++++ Available data

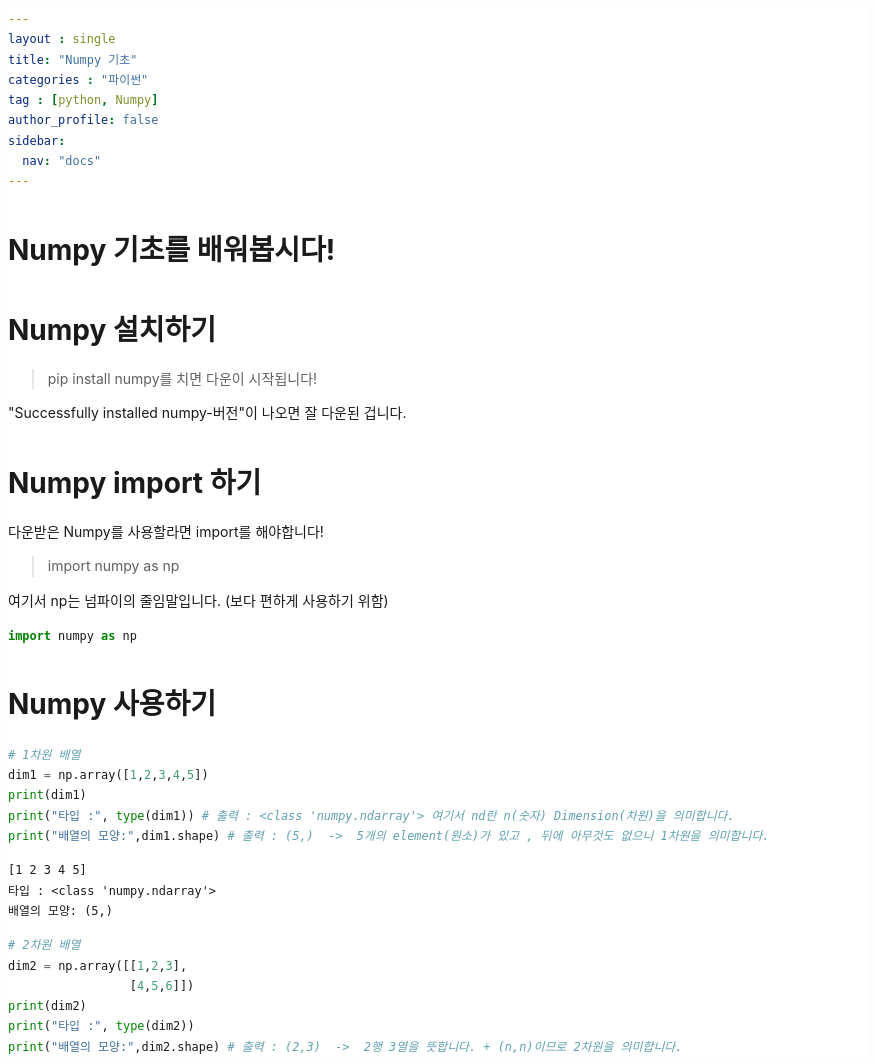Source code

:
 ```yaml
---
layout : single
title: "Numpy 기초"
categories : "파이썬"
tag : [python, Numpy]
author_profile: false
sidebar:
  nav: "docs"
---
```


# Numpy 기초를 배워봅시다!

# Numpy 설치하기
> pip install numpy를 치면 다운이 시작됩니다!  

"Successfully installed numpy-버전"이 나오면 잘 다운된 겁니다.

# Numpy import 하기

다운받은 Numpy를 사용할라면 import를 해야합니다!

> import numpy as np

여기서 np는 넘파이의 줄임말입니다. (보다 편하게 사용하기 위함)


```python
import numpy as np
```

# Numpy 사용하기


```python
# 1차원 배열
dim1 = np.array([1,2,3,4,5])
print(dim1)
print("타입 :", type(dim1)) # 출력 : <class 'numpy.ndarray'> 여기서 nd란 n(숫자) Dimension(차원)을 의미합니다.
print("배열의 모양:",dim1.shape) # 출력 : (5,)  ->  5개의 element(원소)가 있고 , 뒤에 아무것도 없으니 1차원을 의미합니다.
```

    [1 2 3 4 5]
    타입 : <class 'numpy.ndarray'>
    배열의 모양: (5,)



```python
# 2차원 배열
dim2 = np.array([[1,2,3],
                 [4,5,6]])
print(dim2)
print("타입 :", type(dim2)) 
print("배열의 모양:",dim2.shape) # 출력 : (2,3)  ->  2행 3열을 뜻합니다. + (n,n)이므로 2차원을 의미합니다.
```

++++++++
++++ Available data

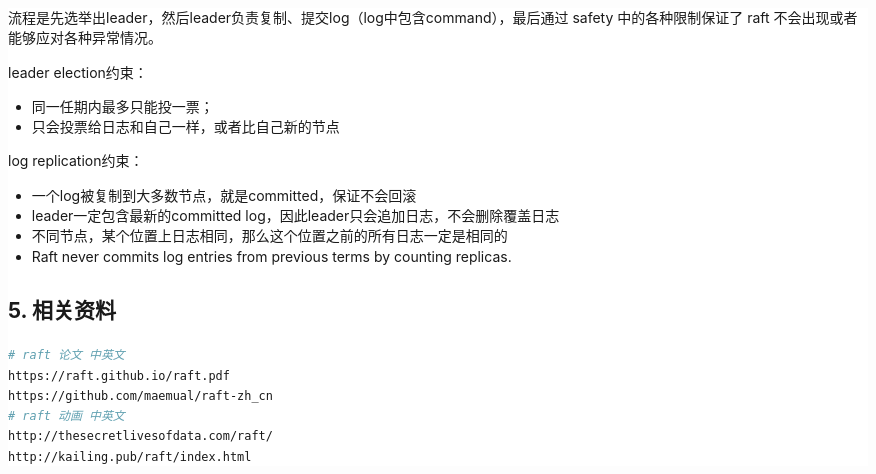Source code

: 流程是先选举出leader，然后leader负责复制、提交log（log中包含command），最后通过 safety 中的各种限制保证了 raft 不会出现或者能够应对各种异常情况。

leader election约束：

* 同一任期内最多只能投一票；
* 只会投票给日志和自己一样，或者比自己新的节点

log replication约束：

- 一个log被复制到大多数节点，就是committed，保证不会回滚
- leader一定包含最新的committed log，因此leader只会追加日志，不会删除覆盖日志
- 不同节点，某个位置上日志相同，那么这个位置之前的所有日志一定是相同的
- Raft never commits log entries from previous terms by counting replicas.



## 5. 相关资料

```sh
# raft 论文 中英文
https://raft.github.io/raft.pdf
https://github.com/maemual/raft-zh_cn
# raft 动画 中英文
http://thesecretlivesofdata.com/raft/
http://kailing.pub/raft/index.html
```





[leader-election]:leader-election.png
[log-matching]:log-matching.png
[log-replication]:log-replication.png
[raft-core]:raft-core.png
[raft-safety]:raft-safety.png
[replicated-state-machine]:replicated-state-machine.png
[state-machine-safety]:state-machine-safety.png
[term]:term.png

++++++++
++++ Available data

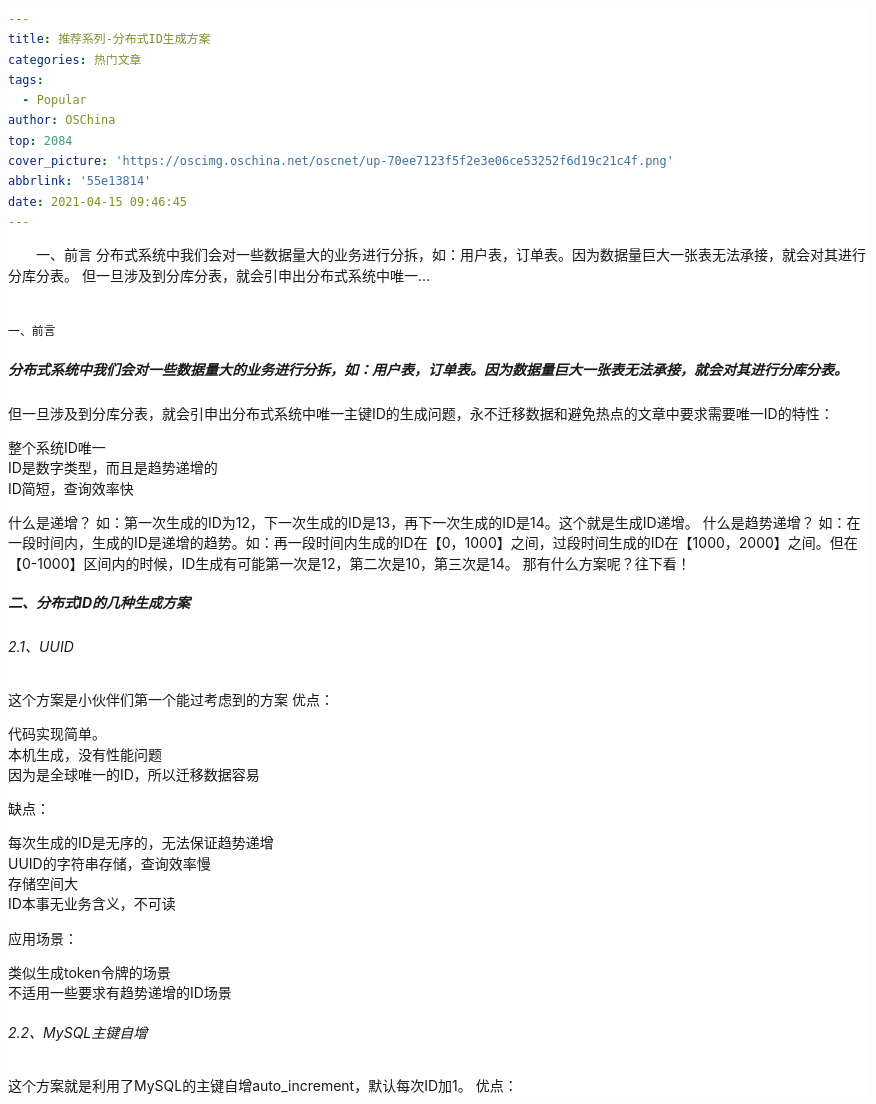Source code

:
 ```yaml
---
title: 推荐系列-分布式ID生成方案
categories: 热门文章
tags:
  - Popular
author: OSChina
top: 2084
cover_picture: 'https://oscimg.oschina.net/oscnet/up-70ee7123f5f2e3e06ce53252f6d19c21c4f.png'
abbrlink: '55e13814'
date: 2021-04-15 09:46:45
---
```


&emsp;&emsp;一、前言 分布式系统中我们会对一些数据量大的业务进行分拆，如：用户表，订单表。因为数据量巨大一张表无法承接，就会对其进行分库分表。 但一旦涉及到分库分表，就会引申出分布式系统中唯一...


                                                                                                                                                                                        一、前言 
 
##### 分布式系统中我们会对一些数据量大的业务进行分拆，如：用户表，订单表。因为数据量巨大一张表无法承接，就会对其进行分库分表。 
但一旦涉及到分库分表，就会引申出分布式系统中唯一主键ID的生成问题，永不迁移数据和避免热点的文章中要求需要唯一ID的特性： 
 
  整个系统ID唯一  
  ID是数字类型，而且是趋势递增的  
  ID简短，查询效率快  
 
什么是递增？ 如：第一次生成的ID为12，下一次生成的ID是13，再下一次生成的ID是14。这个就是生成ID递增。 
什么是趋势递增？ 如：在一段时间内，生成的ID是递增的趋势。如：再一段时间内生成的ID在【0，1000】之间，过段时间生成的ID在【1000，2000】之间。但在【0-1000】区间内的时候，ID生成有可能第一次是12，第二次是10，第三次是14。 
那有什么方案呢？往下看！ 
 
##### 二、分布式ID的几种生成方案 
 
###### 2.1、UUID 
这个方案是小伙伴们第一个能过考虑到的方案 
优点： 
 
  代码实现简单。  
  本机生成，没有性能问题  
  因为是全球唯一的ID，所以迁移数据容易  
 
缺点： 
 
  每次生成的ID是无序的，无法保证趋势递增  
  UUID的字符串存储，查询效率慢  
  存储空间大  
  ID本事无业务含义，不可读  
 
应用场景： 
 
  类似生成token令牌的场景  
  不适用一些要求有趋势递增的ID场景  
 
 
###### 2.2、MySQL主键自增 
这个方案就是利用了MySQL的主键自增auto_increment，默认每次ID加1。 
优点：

++++++++

# The task
All lines of the records above that contain the word "state" are to be copied out.

# Answer to the problem
[replicated-state-machine]:replicated-state-machine.png
[state-machine-safety]:state-machine-safety.png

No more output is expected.